柏原:吉川さんの役に関しては、ワルもリアリティのあるワルにしてあげたいというのがあって、一昨年の秋にロスに行った時に犯罪集団について調べて、それをモデルにしているんですね。吉川さんもすごく気合いが入っていて、撮影入る前に事故ってしまったから、それじゃあ役を最初から杖をついている人物にしようと。それが逆に凄みがあって良かったと思いますね。

菜々緒さんは館さんと実年齢が離れすぎているから最初はどおかな、と思ったけど2人で並ぶとしっくりきたんだよね。館さんも菜々緒さんとのシーンには色々アイデアを持ってきてくれて、館さんがやりたいと言って入れたところもあります。男と女が並んで「あ、これは恋愛するな」って周りから見て分かる時ってあるじゃない? それがこの2人にはありましたよね。

―柏原さんはあぶデカをはじめ、様々なドラマの脚本を手掛けたり監督をしてきて、刑事ドラマの流行の移り変わりを感じる事はありますか?

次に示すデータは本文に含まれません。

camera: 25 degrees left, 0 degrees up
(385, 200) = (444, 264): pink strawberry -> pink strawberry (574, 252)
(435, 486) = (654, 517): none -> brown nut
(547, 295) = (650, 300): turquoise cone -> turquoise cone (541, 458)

柏原:振り子みたいなもんですね。どっちかに振れる時は振れる。世の中がアクション映画に振れている時のピークがあぶデカだったと思います。日テレの火曜21時のアクションドラマがあって、『西武警察』があって、最後のとどめが『あぶない刑事』だったと。その前にはシリアスな『七人の刑事』といった社会派のものがあったわけです。

―一つのブームがあって、その次は反対側にブームが来ると。

柏原:アクションブームが終わった後は、『踊る大捜査線』や『相棒』といったリアル路線で、警察内部の事を描く作品が増えたりと。それがまた少し飽きられてきて、またアクションドラマに人気が戻りつつあるのかな、とは感じますね。ただ、日本はアクションの撮影がしづらいんですよね。今回のあぶデカも横浜ではアクションが撮れないから、アクションに関しては四日市や諏訪など他の場所で撮っているんですよ。だから『96時間』シリーズ(リーアム・ニーソン主演)みたいな映画は日本では撮れない(笑)。でも、アクション映画ってある意味反社会的なものなんで、そうやって規制が激しくなるど作る方は燃えるんだよね。

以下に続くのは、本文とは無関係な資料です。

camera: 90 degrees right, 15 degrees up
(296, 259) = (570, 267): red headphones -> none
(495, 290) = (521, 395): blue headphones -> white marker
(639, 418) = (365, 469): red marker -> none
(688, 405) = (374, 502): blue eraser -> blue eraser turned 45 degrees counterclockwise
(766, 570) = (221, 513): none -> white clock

―だからこそ、こうして今あぶデカに注目が集まり、多くの人が「待ってました!」と映画を楽しみにしていたのかもしれませんね。今回記事を掲載させていただく「ガジェット通信」というサイトでも、『さらば あぶない刑事』関連のニュースは非常に反響が大きかったです。

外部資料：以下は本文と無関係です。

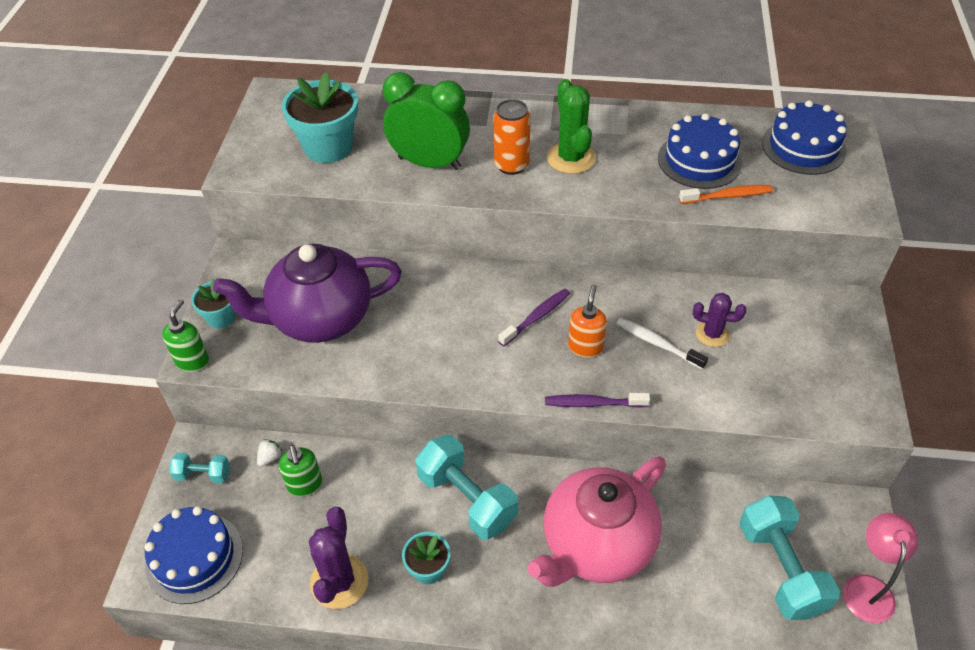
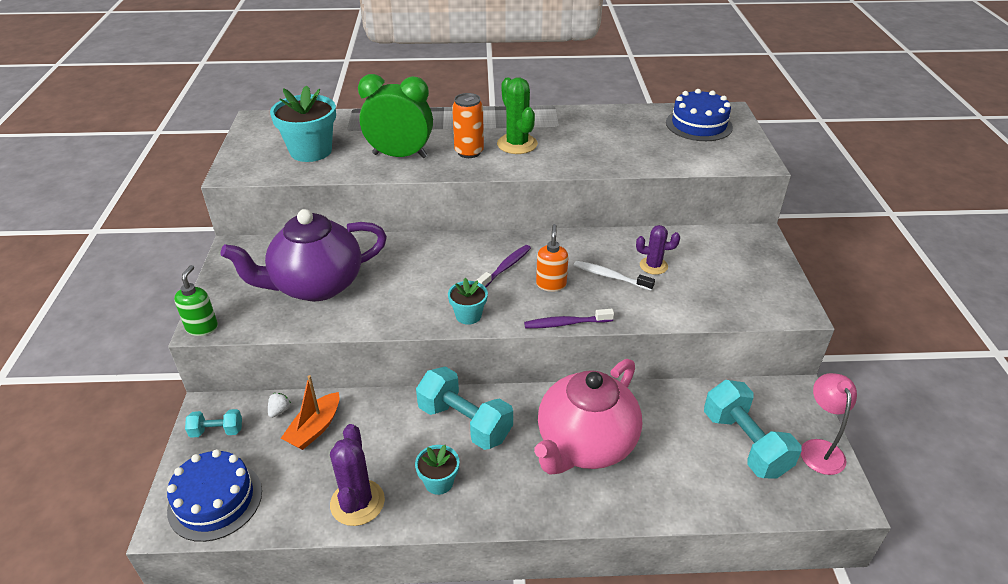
camera: 10 degrees left, 10 degrees down
(221, 317) = (225, 293): turquoise flower pot -> turquoise flower pot (468, 315)
(305, 485) = (315, 428): green soap dispenser -> orange boat
(699, 160) = (620, 138): blue cake -> none
(728, 196) = (648, 159): orange toothbrush -> none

柏原:子供の頃にあぶデカを観て育った人達が今映画館の支配人になったりしていて、宣伝にとても協力的でしたね。後は、街中に広告を出したり、館さん柴田さんをはじめ、皆さんがたくさんイベントに出たり、映画を宣伝してくれて。街で若い子が「あ、『あぶない刑事(けいじ)』だ!」と言ってたりすると、おかしくて笑っちゃったりする事もあったんだけど、それだけたくさんの人に注目してもらえて、「最後にもう一本あぶデカの映画が撮りたい」という願いが叶えられて、思う通りの作品が作れて本当に良かったです。

―今日は楽しいお話をどうもありがとうございました!

【柏原寛司さんプロフィール】
芸術学部在学中、東宝撮影所にアルバイトとして入り、子供向け番組『クレクレタコラ』の脚本と現場(助監督)を経験。その後、1974年には『傷だらけの天使』で脚本家として本格的にデビューを果たし、以降TVドラマを中心に活躍。代表作として『俺たちの勲章』『大都会』『大追跡』『探偵物語』『プロハンター』『西部警察』『あぶない刑事』等、テレビにおけるアクション作品の脚本を手がけ、1997年に藤竜也、宇崎竜童主演『猫の息子』で初監督。その後、監督作品としてビデオ作品『ガンブレス~死ぬにはもってこいの夜~』(1998年)、『練鑑ブラザーズ ゲッタマネー!』(2001年)、『STRAIGHT TO HEAVEN~天国へまっしぐら~』(2008年)を手掛ける。また映画の脚本作品としては、『あぶない刑事』シリーズ、『平成ゴジラ』シリーズ、『ルパン三世』シリーズの執筆や『名探偵コナン』劇場版の製作にも携わるようになった。